### Requirements
Transcribe the lines in each of the records below word for word, and leave the pictures out of your answer.

[Data taken from a collection]
◆ ◆ ◆ ◆
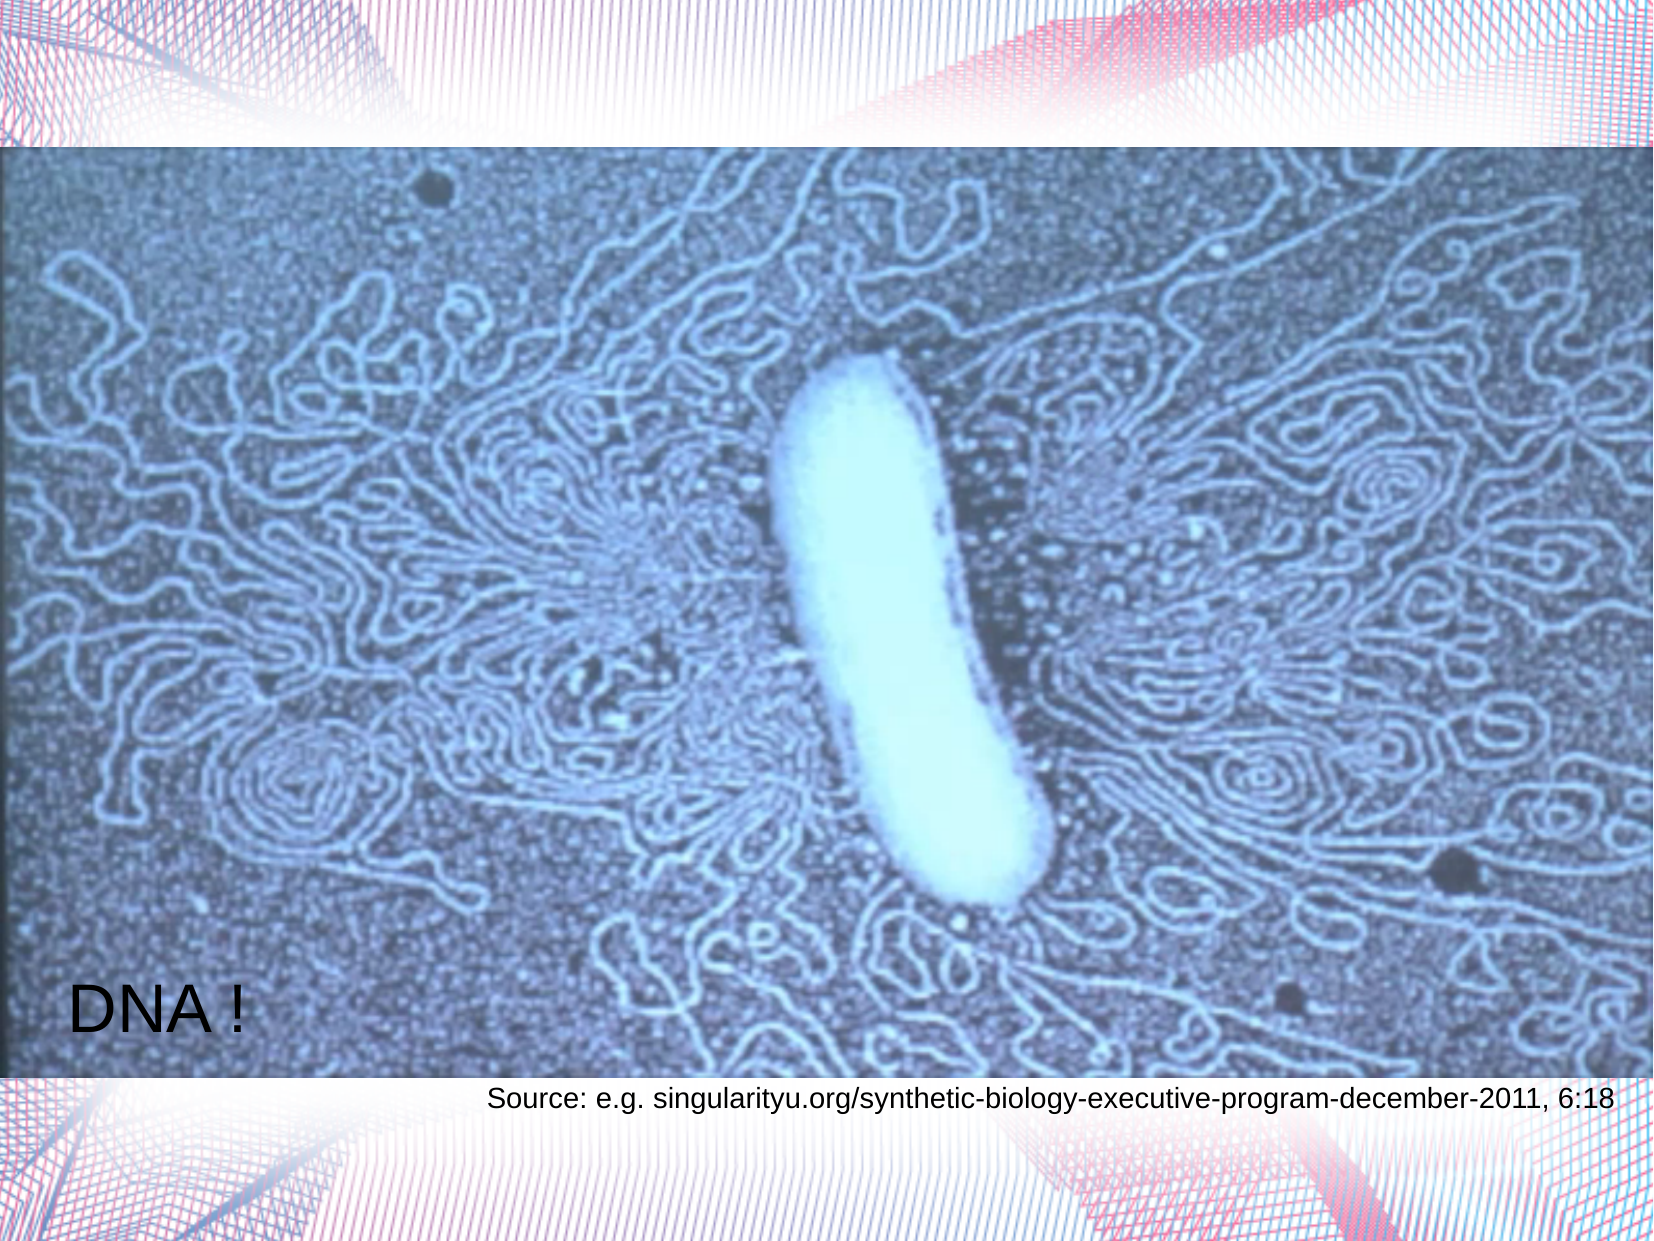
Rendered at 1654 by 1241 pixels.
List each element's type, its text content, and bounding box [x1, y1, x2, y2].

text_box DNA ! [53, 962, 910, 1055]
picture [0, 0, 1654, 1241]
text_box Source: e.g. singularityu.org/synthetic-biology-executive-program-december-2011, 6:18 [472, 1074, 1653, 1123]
◆ ◆ ◆ ◆
### Response to the exercise
Rendered at 1654 by 1241 pixels.
List each element's type, its text content, and bounding box [x1, y1, x2, y2].

text_box DNA ! [53, 962, 910, 1055]
picture [0, 0, 1654, 1241]
text_box Source: e.g. singularityu.org/synthetic-biology-executive-program-december-2011, 6:18 [472, 1074, 1653, 1123]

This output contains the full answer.